• [Task goal]:
Please find each line in the records below that contains the word "dial", and copy those lines out. Case counts when matching.

• [Supplied data]:
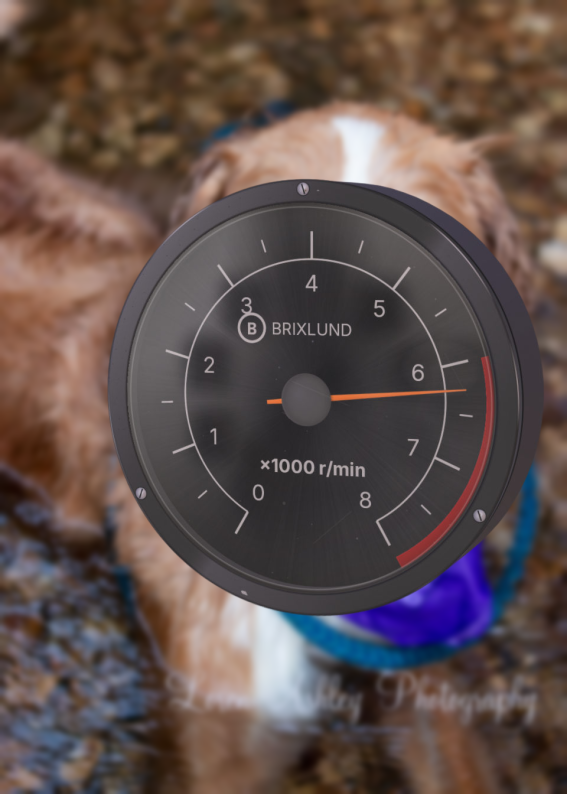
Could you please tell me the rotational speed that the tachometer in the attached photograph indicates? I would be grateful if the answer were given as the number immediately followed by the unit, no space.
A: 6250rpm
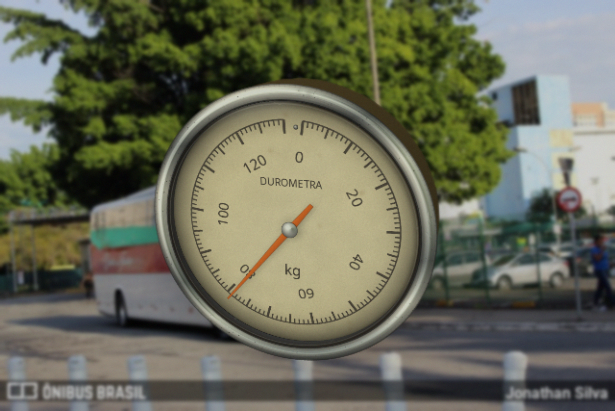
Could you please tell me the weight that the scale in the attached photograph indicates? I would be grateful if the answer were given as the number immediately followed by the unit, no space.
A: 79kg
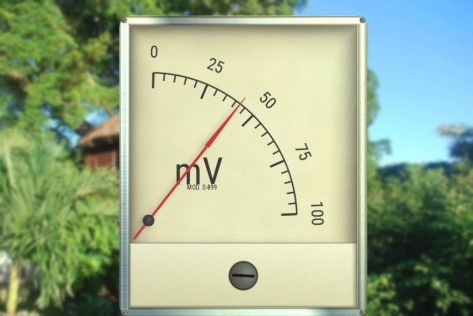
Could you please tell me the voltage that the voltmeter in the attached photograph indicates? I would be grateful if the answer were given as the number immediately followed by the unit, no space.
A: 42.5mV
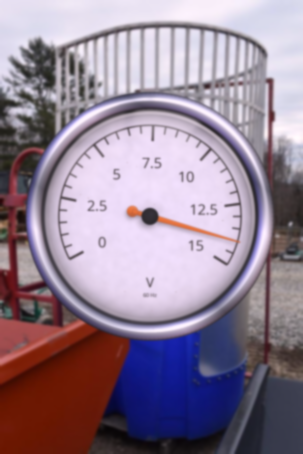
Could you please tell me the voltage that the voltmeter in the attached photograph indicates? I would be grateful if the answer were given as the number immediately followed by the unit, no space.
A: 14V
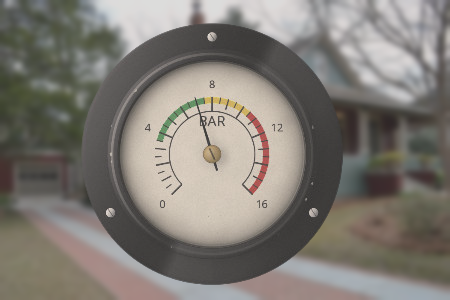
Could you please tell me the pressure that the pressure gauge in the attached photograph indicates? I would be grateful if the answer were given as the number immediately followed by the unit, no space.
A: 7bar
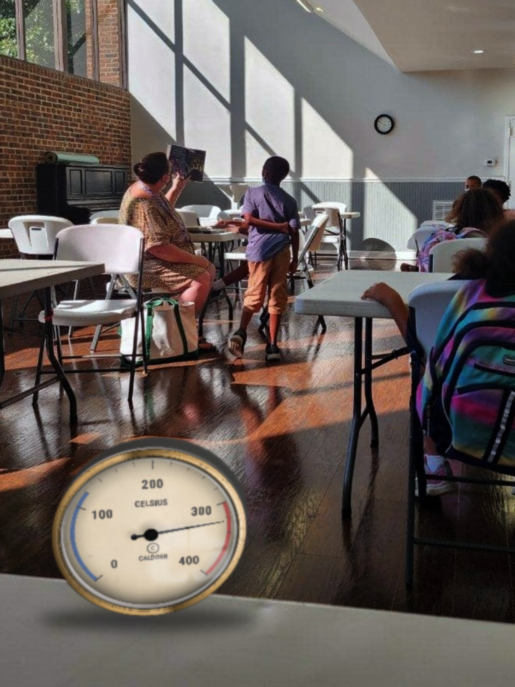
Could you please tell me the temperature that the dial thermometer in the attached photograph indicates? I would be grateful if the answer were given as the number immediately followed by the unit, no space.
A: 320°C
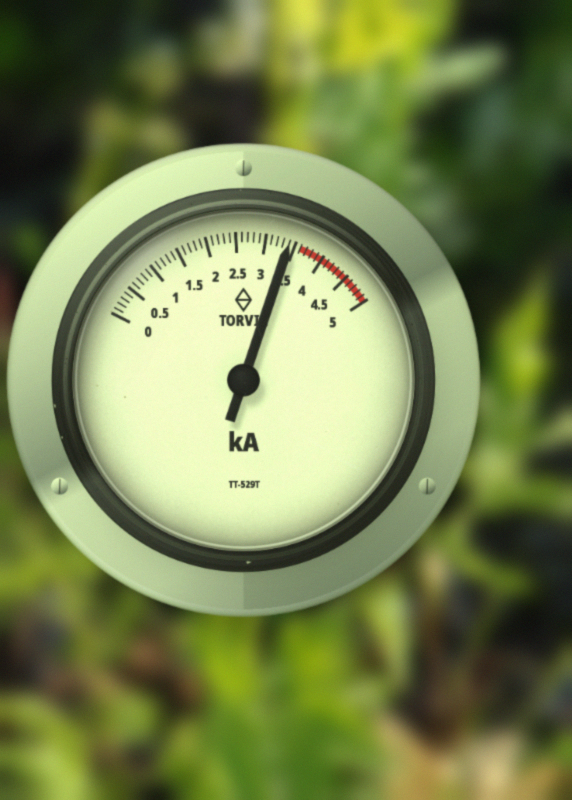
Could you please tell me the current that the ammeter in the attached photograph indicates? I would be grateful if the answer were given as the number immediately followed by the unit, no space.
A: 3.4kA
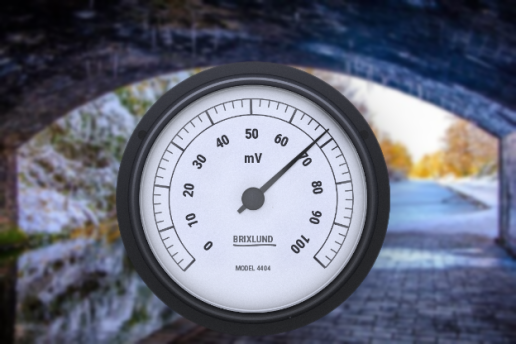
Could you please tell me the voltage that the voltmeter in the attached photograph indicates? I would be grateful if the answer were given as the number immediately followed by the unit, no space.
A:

...

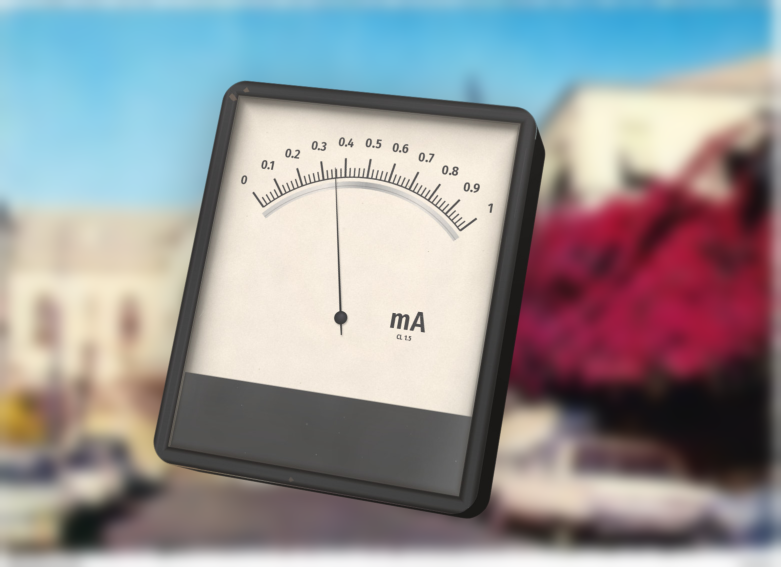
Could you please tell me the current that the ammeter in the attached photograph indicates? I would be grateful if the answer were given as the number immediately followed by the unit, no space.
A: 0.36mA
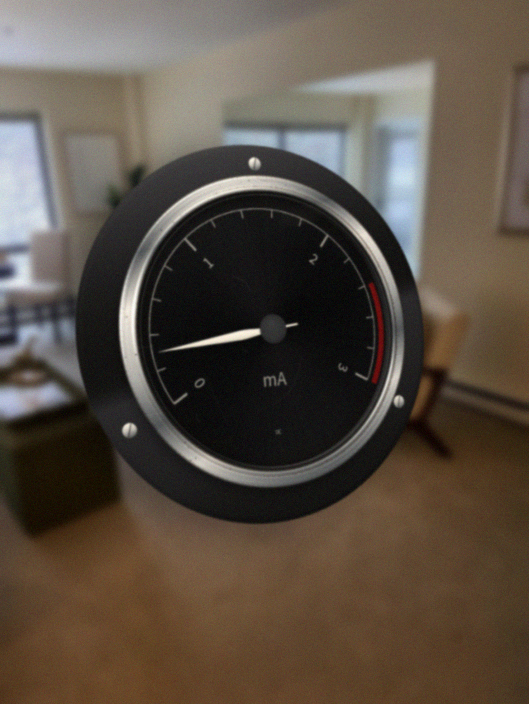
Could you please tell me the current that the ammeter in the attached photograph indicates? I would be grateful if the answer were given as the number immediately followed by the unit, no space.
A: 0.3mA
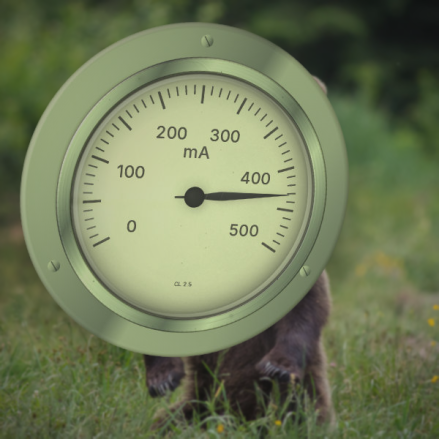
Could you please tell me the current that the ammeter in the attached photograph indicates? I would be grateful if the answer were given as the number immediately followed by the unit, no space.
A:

• [Response for this exercise]:
Could you please tell me the temperature that the dial thermometer in the attached photograph indicates? I would be grateful if the answer were given as the number immediately followed by the unit, no space.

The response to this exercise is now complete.